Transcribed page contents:
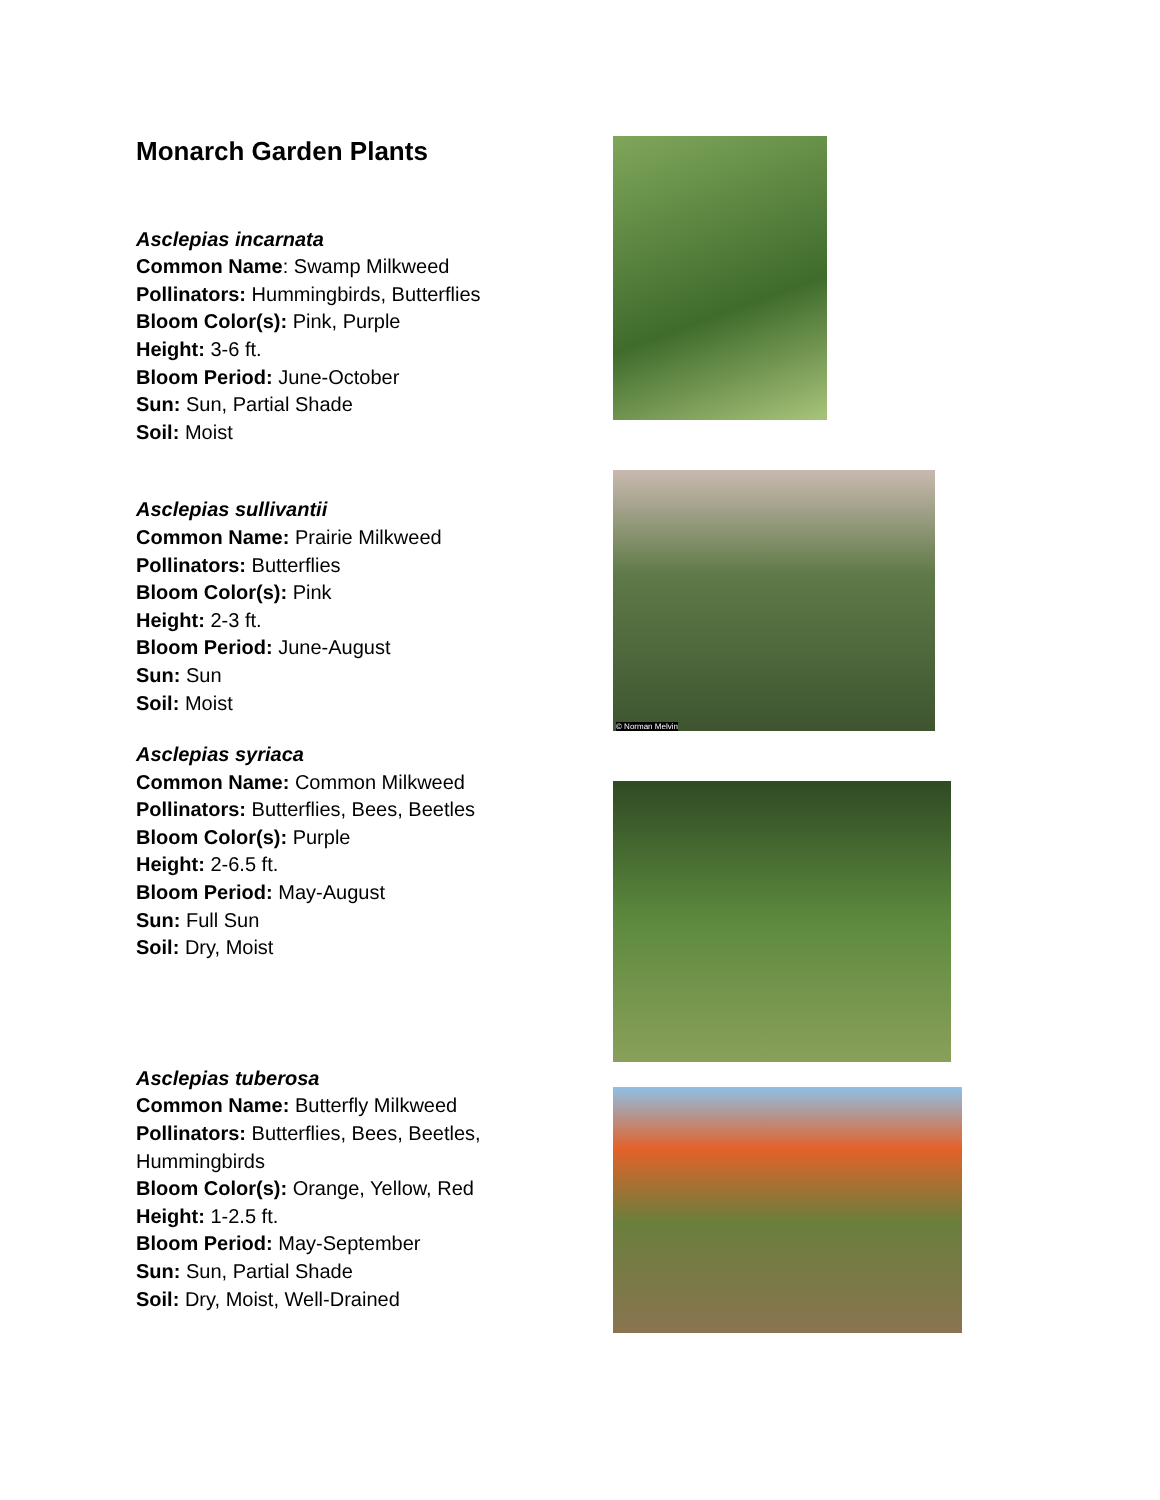Monarch Garden Plants
Asclepias incarnata
Common Name: Swamp Milkweed
Pollinators: Hummingbirds, Butterflies
Bloom Color(s): Pink, Purple
Height: 3-6 ft.
Bloom Period: June-October
Sun: Sun, Partial Shade
Soil: Moist
Asclepias sullivantii
Common Name: Prairie Milkweed
Pollinators: Butterflies
Bloom Color(s): Pink
Height: 2-3 ft.
Bloom Period: June-August
Sun: Sun
Soil: Moist
Asclepias syriaca
Common Name: Common Milkweed
Pollinators: Butterflies, Bees, Beetles
Bloom Color(s): Purple
Height: 2-6.5 ft.
Bloom Period: May-August
Sun: Full Sun
Soil: Dry, Moist
Asclepias tuberosa
Common Name: Butterfly Milkweed
Pollinators: Butterflies, Bees, Beetles, Hummingbirds
Bloom Color(s): Orange, Yellow, Red
Height: 1-2.5 ft.
Bloom Period: May-September
Sun: Sun, Partial Shade
Soil: Dry, Moist, Well-Drained
© Norman Melvin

## About this task
Any pictures above are to be left out. Retype the rest of the records exactly.

## Exercise answer
Monarch Garden Plants
Asclepias incarnata
Common Name: Swamp Milkweed
Pollinators: Hummingbirds, Butterflies
Bloom Color(s): Pink, Purple
Height: 3-6 ft.
Bloom Period: June-October
Sun: Sun, Partial Shade
Soil: Moist
Asclepias sullivantii
Common Name: Prairie Milkweed
Pollinators: Butterflies
Bloom Color(s): Pink
Height: 2-3 ft.
Bloom Period: June-August
Sun: Sun
Soil: Moist
Asclepias syriaca
Common Name: Common Milkweed
Pollinators: Butterflies, Bees, Beetles
Bloom Color(s): Purple
Height: 2-6.5 ft.
Bloom Period: May-August
Sun: Full Sun
Soil: Dry, Moist
Asclepias tuberosa
Common Name: Butterfly Milkweed
Pollinators: Butterflies, Bees, Beetles, Hummingbirds
Bloom Color(s): Orange, Yellow, Red
Height: 1-2.5 ft.
Bloom Period: May-September
Sun: Sun, Partial Shade
Soil: Dry, Moist, Well-Drained
© Norman Melvin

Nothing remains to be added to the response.